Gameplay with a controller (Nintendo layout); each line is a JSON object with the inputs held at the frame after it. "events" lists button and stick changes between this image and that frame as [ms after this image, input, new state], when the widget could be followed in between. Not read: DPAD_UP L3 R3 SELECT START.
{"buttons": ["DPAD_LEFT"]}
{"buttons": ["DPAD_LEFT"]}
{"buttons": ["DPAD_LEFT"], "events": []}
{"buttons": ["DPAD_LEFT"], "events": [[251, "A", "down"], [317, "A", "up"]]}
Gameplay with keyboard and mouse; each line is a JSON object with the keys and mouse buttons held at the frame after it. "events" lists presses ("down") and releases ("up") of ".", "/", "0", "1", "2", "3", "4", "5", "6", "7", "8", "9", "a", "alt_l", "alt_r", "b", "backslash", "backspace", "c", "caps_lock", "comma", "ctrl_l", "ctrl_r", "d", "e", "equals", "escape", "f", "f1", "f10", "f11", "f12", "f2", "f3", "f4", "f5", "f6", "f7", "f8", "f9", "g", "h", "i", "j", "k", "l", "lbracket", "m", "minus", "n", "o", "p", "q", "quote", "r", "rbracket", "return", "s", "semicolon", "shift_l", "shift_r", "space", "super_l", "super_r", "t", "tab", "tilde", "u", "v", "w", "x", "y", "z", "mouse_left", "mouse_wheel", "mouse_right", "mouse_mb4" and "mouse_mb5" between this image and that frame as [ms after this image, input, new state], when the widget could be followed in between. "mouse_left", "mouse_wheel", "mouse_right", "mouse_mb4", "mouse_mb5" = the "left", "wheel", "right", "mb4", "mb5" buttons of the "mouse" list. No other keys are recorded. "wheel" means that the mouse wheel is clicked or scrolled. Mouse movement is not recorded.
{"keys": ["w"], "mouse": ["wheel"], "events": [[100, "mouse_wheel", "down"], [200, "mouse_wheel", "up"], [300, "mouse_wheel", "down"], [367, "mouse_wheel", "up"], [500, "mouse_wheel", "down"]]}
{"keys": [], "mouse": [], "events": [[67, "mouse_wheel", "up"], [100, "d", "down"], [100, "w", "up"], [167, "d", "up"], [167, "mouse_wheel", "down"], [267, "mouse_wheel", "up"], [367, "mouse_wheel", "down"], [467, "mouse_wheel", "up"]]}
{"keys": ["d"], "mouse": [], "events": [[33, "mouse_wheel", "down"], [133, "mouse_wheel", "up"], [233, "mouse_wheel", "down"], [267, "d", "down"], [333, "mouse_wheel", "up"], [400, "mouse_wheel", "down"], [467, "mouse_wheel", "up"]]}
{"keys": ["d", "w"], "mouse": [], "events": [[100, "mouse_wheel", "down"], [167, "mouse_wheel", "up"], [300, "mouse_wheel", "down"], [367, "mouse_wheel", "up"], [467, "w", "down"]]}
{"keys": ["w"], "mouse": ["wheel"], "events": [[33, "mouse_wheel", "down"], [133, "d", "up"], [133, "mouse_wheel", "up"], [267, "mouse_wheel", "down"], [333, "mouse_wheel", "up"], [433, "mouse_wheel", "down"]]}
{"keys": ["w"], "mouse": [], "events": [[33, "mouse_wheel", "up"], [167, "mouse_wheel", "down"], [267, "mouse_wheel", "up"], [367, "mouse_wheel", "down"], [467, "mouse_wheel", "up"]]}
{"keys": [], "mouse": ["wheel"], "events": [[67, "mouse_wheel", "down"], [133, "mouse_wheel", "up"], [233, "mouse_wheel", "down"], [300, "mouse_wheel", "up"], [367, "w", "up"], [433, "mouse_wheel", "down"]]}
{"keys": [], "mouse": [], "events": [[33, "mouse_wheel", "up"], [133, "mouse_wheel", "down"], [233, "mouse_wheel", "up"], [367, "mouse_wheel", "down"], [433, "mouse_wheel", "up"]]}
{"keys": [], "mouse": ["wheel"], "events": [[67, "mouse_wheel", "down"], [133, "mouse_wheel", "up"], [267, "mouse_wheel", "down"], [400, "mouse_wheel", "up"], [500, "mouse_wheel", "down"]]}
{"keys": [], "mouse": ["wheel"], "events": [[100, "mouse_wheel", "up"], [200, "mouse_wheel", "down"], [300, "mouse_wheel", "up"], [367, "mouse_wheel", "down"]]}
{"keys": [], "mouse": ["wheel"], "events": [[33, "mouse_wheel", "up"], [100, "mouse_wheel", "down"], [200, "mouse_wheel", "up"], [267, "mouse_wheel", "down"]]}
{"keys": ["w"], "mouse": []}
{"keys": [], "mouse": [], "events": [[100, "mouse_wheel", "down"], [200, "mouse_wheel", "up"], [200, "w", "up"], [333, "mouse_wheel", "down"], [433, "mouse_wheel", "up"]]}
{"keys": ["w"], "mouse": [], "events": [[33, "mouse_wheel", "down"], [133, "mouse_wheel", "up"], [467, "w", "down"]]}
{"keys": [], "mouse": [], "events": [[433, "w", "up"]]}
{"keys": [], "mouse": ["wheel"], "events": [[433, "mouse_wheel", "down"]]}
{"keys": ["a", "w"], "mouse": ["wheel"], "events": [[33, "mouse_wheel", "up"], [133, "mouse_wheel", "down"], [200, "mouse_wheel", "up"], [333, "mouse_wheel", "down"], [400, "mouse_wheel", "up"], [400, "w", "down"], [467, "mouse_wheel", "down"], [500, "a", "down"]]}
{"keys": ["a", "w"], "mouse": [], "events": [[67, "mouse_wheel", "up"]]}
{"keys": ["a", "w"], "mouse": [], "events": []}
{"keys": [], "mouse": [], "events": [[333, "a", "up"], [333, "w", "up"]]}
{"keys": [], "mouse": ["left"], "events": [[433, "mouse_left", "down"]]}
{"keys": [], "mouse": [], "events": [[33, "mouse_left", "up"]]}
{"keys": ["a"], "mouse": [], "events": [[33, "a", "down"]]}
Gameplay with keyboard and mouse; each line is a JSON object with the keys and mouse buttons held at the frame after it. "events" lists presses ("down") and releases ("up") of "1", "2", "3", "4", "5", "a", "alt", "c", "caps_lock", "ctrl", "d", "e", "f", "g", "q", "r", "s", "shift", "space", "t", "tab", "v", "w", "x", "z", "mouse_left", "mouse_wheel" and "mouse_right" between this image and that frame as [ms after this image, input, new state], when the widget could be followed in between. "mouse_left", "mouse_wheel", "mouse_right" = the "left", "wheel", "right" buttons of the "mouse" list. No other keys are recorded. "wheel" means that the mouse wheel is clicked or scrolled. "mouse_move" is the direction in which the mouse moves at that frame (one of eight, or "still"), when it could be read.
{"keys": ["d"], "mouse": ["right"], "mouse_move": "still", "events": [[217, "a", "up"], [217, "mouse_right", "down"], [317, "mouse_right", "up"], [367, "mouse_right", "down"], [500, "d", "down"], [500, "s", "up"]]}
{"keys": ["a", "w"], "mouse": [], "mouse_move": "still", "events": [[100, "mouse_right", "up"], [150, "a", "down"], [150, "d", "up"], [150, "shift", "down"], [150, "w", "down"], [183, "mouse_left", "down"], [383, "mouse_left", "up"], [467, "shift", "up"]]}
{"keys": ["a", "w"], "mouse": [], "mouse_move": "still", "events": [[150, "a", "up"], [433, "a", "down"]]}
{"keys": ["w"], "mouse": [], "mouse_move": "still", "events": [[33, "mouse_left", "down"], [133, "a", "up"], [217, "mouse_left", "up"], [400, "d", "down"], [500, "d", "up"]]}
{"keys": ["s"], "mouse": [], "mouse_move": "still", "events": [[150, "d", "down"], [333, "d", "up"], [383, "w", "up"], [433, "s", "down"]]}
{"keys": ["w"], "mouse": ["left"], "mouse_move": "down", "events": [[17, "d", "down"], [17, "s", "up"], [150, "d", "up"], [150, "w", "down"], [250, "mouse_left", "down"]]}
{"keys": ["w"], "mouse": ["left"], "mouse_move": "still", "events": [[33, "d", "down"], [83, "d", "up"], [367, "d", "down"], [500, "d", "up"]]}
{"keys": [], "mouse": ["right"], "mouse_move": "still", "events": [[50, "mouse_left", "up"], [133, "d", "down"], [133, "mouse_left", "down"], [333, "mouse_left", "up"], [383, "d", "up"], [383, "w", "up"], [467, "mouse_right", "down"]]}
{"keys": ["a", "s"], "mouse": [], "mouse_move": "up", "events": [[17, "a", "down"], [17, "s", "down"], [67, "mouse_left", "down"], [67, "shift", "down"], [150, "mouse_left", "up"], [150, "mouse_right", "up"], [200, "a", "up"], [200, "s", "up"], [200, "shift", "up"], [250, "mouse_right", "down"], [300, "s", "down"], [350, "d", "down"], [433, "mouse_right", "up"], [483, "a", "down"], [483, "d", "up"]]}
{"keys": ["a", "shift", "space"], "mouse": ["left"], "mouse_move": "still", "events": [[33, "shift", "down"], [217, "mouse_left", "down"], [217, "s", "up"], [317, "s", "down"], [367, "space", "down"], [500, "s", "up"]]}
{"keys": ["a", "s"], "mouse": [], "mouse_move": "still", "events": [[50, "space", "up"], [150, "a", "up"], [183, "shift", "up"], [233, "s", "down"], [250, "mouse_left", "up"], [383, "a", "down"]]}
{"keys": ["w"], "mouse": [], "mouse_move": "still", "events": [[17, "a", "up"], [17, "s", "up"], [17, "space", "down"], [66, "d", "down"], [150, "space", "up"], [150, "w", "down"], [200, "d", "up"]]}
· · ·
In the material above, report how many lines hold the word "read", and add nothing to the figure.

2